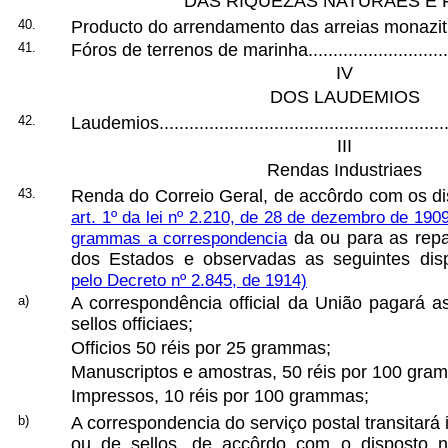
DAS RIQUEZAS NATURAES E
40.
Producto do arrendamento das arreias monaziticas.
41.
Fóros de terrenos de marinha................................
IV
DOS LAUDEMIOS
42.
Laudemios...........................................................
III
Rendas Industriaes
43.
Renda do Correio Geral, de accôrdo com os di
art. 1º da lei nº 2.210, de 28 de dezembro de 1909
grammas a correspondencia
da ou para as repar
dos Estados e observadas as seguintes di
pelo Decreto nº 2.845, de 1914)
a)
A correspondência official da União pagará a
sellos officiaes;
Officios 50 réis por 25 grammas;
Manuscriptos e amostras, 50 réis por 100 gra
Impressos, 10 réis por 100 grammas;
b)
A correspondencia do serviço postal transitará
ou de sellos, de accôrdo com o disposto 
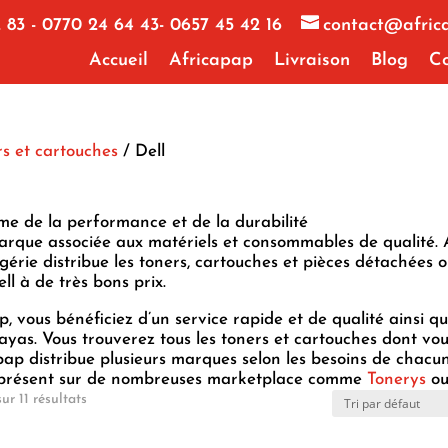
 83 - 0770 24 64 43- 0657 45 42 16
contact@afric
Accueil
Africapap
Livraison
Blog
Co
s et cartouches
/ Dell
me de la performance et de la durabilité
arque associée aux matériels et consommables de qualité.
érie distribue les toners, cartouches et pièces détachées o
ll à de très bons prix.
, vous bénéficiez d’un service rapide et de qualité ainsi qu
layas. Vous trouverez tous les toners et cartouches dont vo
pap distribue plusieurs marques selon les besoins de chacu
présent sur de nombreuses marketplace comme
Tonerys
o
ur 11 résultats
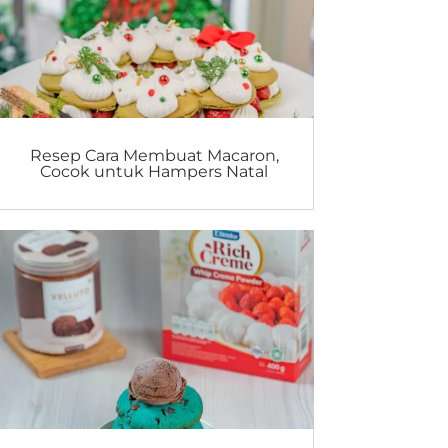
Resep Cara Membuat Macaron,
Cocok untuk Hampers Natal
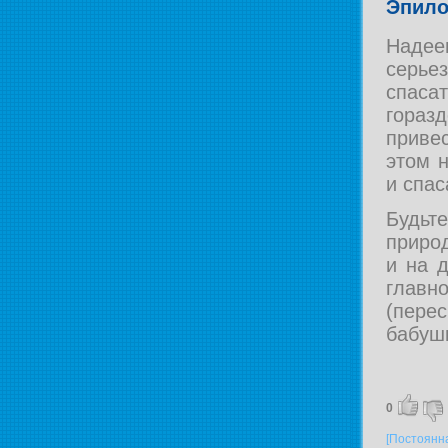
Эпило
Надее
серь
спаса
гора
приве
этом 
и спас
Будьт
природ
и на 
главн
(пере
бабушк
0
[Постоянн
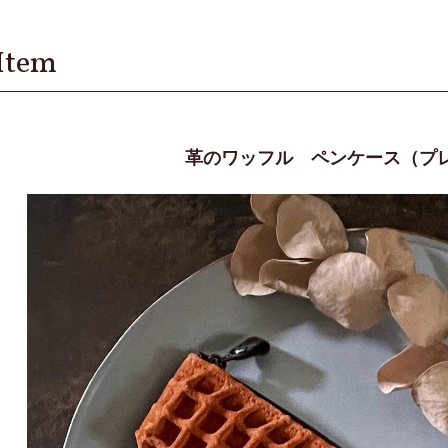
Item
革のワッフル ペンケース（プ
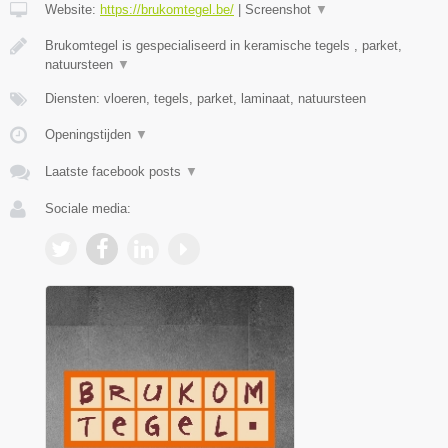
Website:
https://brukomtegel.be/
|
Screenshot
▼
Brukomtegel is gespecialiseerd in keramische tegels , parket,
natuursteen
▼
Diensten: vloeren, tegels, parket, laminaat, natuursteen
Openingstijden
▼
Laatste facebook posts
▼
Sociale media:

===

**PROBLEM DESCRIPTION:**
From the data above, return only the lines starting at the line that holds "Rendas Industriaes" and ending at the line that holds "arque associée aux", word for word and without pictures.

**RESULT FOR THIS EXERCISE:**
Rendas Industriaes
43.
Renda do Correio Geral, de accôrdo com os di
art. 1º da lei nº 2.210, de 28 de dezembro de 1909
grammas a correspondencia
da ou para as repar
dos Estados e observadas as seguintes di
pelo Decreto nº 2.845, de 1914)
a)
A correspondência official da União pagará a
sellos officiaes;
Officios 50 réis por 25 grammas;
Manuscriptos e amostras, 50 réis por 100 gra
Impressos, 10 réis por 100 grammas;
b)
A correspondencia do serviço postal transitará
ou de sellos, de accôrdo com o disposto 
 83 - 0770 24 64 43- 0657 45 42 16
contact@afric
Accueil
Africapap
Livraison
Blog
Co
s et cartouches
/ Dell
me de la performance et de la durabilité
arque associée aux matériels et consommables de qualité.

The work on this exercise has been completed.